I asked him if he spoke Yiddish because the situation seemed to me “bashert,” a fine Yiddish word meaning “fated” that Arthur often used. He said he did not, but that the person whom he was meeting for lunch had a connection with the Yiddish Book Center in Amherst. If you know me, you know that the Book Center and Yiddish culture are pretty important to my life, so we laughed at that connection too.
It would have been an even more unbelievable picture if he had been born in Springfield, Massachusetts, like me, and had belonged to my childhood synagogue. He didn’t, but, hold on here, his friend Richard, with whom I talked at the restaurant, had and did.
Who sent me that man (whose name coincidentally was Rob, the name of my late partner) to lead me to that restaurant?
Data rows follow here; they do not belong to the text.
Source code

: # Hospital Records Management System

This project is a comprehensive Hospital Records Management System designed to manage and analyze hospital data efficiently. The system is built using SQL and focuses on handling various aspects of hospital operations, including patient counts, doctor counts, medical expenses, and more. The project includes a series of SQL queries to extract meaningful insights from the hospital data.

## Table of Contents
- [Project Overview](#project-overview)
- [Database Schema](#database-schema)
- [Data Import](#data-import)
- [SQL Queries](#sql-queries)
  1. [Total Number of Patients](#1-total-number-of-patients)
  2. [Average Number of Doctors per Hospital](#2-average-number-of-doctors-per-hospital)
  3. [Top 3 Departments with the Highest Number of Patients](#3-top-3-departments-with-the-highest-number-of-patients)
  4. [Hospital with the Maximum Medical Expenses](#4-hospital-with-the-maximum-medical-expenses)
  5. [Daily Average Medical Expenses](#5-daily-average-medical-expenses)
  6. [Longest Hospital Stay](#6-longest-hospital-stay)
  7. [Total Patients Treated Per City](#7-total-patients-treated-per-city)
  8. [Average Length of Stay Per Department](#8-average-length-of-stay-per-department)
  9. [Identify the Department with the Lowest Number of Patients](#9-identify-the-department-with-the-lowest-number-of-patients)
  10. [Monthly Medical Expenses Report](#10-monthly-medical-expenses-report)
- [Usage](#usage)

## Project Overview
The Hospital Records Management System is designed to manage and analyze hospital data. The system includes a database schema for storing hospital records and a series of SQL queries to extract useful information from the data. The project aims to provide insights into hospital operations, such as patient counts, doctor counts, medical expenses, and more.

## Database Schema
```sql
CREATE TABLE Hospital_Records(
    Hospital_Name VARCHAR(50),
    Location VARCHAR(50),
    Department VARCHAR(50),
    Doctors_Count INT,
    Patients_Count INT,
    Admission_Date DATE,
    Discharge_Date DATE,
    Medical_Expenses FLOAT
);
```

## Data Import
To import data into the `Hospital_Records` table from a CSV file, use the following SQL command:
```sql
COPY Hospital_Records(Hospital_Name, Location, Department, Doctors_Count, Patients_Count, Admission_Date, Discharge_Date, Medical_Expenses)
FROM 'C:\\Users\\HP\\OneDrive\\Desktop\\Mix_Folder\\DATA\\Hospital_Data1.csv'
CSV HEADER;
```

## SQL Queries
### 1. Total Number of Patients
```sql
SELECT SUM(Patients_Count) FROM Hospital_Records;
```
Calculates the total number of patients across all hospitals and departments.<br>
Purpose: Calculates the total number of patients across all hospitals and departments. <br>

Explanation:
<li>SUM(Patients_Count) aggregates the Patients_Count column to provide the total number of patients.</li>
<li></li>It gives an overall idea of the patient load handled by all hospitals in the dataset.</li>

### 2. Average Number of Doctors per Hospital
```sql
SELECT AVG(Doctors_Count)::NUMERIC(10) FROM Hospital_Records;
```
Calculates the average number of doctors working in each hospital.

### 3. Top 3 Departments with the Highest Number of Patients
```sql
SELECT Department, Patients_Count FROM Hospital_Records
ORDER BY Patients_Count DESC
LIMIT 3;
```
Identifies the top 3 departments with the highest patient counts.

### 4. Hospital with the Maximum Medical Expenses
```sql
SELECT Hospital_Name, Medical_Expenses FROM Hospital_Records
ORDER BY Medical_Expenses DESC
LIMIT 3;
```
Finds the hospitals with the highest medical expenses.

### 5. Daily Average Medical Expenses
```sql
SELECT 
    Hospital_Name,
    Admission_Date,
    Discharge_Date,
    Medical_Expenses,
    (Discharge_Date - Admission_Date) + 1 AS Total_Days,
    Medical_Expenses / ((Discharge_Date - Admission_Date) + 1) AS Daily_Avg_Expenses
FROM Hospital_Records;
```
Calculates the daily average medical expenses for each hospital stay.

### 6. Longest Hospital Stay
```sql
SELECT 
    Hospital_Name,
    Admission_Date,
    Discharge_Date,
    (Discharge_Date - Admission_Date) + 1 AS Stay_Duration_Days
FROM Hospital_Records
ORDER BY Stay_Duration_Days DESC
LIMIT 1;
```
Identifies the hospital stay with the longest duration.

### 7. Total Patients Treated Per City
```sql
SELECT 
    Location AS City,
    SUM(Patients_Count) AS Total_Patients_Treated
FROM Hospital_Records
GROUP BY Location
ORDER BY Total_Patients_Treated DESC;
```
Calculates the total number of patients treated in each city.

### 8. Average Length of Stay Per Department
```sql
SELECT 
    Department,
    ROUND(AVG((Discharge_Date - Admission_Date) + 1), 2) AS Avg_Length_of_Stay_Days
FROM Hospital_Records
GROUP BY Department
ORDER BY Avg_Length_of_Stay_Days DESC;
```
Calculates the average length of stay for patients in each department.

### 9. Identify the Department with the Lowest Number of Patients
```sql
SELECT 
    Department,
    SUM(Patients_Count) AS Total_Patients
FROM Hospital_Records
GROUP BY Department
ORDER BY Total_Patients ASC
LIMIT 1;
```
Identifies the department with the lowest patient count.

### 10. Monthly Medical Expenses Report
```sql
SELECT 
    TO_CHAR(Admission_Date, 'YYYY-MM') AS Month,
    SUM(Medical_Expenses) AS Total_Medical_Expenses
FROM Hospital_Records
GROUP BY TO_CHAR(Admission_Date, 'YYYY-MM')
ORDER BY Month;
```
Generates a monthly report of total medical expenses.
I’ll tally your answers later.
The lunch was awesome, as my young friends would say, and loving, as I would say, and when I left the restaurant it had stopped raining. I looked around and realized that since I had never been in that spot before, I didn’t know where the bus stop was. I could have looked it up on the app, but the weather was fine, so I decided to walk home. I had my stick and some Tylenol just in case. Why not?
As always when I walk in the city, I was delighted at every turn – unexpected pocket gardens, a chance to read the historical markers, beautiful architectural details that I miss whizzing by in a car, and the opportunity to purchase t-shirts from the firehouse.
I stopped in at Montage, a furniture store I had admired from the bus, and met the owner, Liz Bates, whose delight in showing me around seemed to equal mine in being shown. Here’s their blurb: “Originally conceived to introduce the finest in contemporary furniture from Europe to the Boston design community, Montage’s list of furniture manufacturers reads like a who’s who of the design world.” I was in design heaven, and we hugged over our mutual happiness.
I kept on keeping on, and pretty soon found myself at what I used to consider the saddest building in my neighborhood, the old YWCA, a clumsy-looking edifice that had not aged well. Wow! Spruced up it has become “The Revolution,” a relatively inexpensive hotel (some rooms have shared baths) with a quirky design vibe in its handsome lobby where several people were sitting enjoying the coffee bar. A marble plaque in its lobby says that it commemorates Boston’s revolutionary spirit. There’s a marvelous ceiling-high installation of whitewashed objects (like the coin telephone), all of which were invented or manufactured here.
When I left, I walked down Gray Street, a narrow by-way where unlike the main streets of the South End, the high-stooped four-story brick houses do not have bow-fronts, but most of which have been gentrified to the max with gorgeous window-boxes and glimpses through a couple of wrought iron-gates into handsome city gardens.
I was getting tired as I reached the last building, recognizing it as belonging to a member of the above-mentioned Geezers, a neighborhood genius, my friend Duffy.
And there he was, sitting on a bench in front of his property, smoking a cigarette. I sat down companionably beside him, and he told me lots of stuff I didn’t know about the nabe (that’s Duffy’s forte) where he’s lived forever. I was now only about five blocks away from my apartment and gathering strength for the home stretch.
And as they say in the story-books, who should come along? Beautiful Dorothy Kelley, a new good friend (new Geezer too, new Athenaeum member) who lives adjacent to me, and with whom I delightedly walked home.
Knocks and shocks. Bad news and the inevitable. But for the moment, I am blessed and I know it. This is my blog, and I approve this message.